[10:25 WIB] Aula Istan Kerajaan Ardana
Usai Sang Putri mengambil alih dan membubarkan pertemuan dengan Akasa dan rombongannya pada hari itu, Ratu Zafia yang masih bersedih, lambat laun akhirnya mulai mampu mengatur emosinya, lalu mulai membuka percakapan.
“Piyambake kalih mekaten sami (mereka begitu mirip)," ucap Ratu Zafia secara tiba-tiba, hingga seketika mampu memecah keheningan pada suasana yang berat di aula istana kerajaan.
“Bunda Ratu?” respons Sang Putri yang tampak sedikit lega, karena ibunya yang sedari tadi sedang bersedih, kini mulai membuka dirinya untuk melakukan percakapan.
"Akasa ... lan arimu (dan adikmu).” Sambung Ratu Zafia menambahkan.
“Piyambake gadhah manah ingkang sederhana, mboten remen kemewahan, mboten taat tatanan, remen dolanan lan kadang kala ceroboh, ngantos ndamel kita sedaya pisakit sirah (mereka punya hati yang sederhana, tidak suka kemewahan, tidak taat aturan, suka bermain-main dan terkadang ceroboh, hingga bisa membuat kita sakit kepala).” Tutur Ratu Zafia sambil sedikit tersenyum.
"Nggih, niku leres (ya, itu benar)!" angguk Sang Putri dengan tatapan sayu.
“Nanging kita mboten saged benci. Sosoknipun justru ndhatengaken raos kangen ingkang boten saged dipunjampeni, lan samangke … kita sedaya kumedah nguculipun (namun anehnya, kita tidak bisa membencinya. Ketidakhadirannya justru mendatangkan rasa rindu yang tidak bisa diobati, dan sekarang … kita harus melepasnya).” Lanjut Ratu Zafia kembali mengutarakan perasaannya. Tampak jelas beliau masih tidak sepenuhnya rela melepas kepergian Akasa.
“Dewi faham (mengerti), Bunda Ratu. Nanging, bahkan kaliyan sedaya keamanan ing mriki, kita boten saged jamin kawilujenganipun (tapi, bahkan dengan segala keamanan yang ada di sini, kita tidak bisa menjamin keselamatannya).” Sanggah Sang Putri bermaksud mengingatkan dengan tabah, hingga membuat Sang Ratu sedikit terkejut.
“Putriku … tanpa Bunda sadari, sampeyan sampun kathah berubah (kau sudah banyak berubah),” kata Ratu Zafia seraya mengusap pipi putrinya yang kini sudah mampu bersikap lebih dewasa daripada sebelumnya. Tersirat ada sedikit perasaan bangga di balik senyuman Sang Ratu.
“Boten sakhatah (tidak sebanyak) Bunda Ratu.” Balas Sang Putri yang kini juga ikut tersenyum haru atas kasih sayang Sang Ratu.

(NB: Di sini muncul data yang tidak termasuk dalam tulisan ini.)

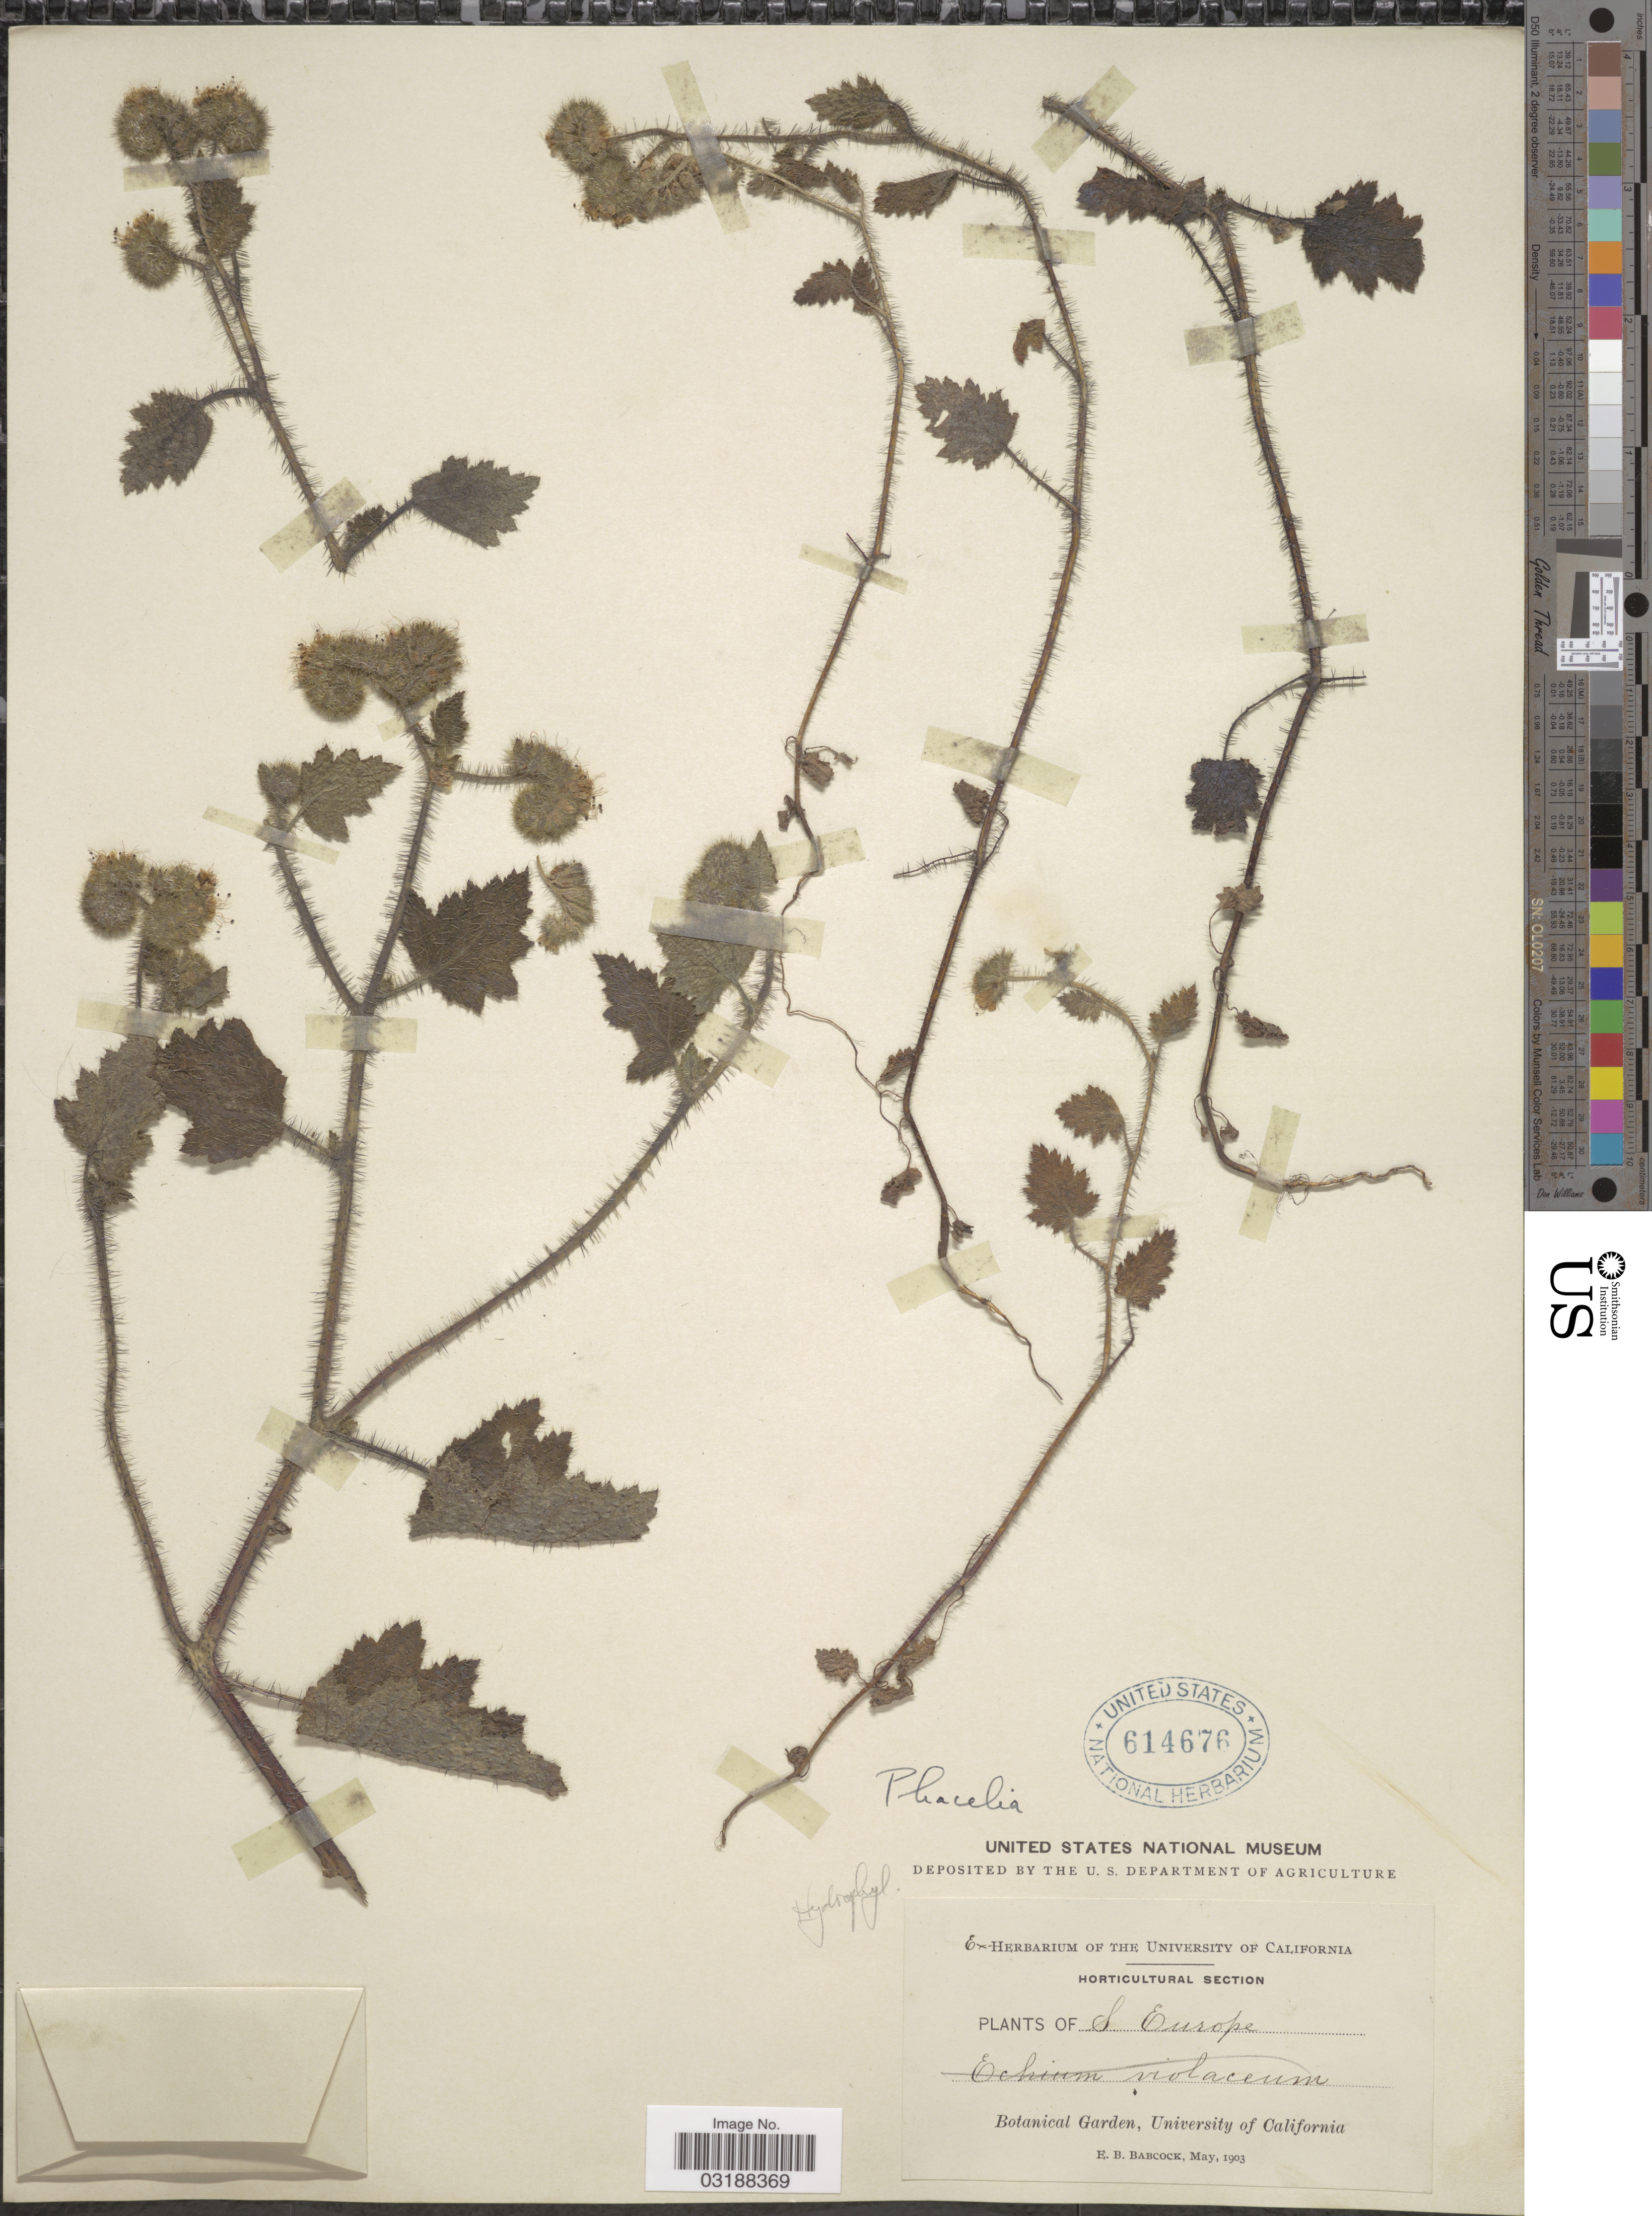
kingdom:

“Nduk, purunkah sampeyan ndherek Akasa? ing mriki sanes panggenan ingkang (Nak, maukah kau ikut dengan Akasa? Di sini bukan tempat yang)-” ucap Ratu Zafia yang kini juga mulai mengkhawatirkan keselamatan putrinya, namun dengan cepat langsung dibantah oleh Sang Putri.
“Bunda Ratu, sedayanipun badhe sae-sae kemawon. Dewi saged jagi piyambak. Lan saksampune bibar perang, kita saged cobi mampir sakepatos (semuanya akan baik-baik saja. Dewi bisa jaga diri. Dan setelah perang ini usai, kita bisa coba mengunjunginya sesekali).” Celetuk Sang Putri dengan tegar dan penuh percaya diri.
“Nggih, sampeyan leres, Nak! Mila saking niku, Bunda Ratu badhe berjuang ngantos titik rah puwanten (ya, kau benar, Nak! Maka dari itu, Bunda Ratu akan berjuang sampai titik darah penghabisan).” Ucap Ratu Zafia dengan mantap.
“Boten namung Bunda Ratu, nanging kita sedaya (bukan cuma Bunda Ratu, tapi kita semua).” Ralat Sang Putri seraya menoleh ke arah para abdi Sang Ratu, yang terdiri dari para menteri, panglima perang dan petinggi lainnya, yang memilih untuk tetap setia menemani perjuangan Ratu Zafia hingga akhir.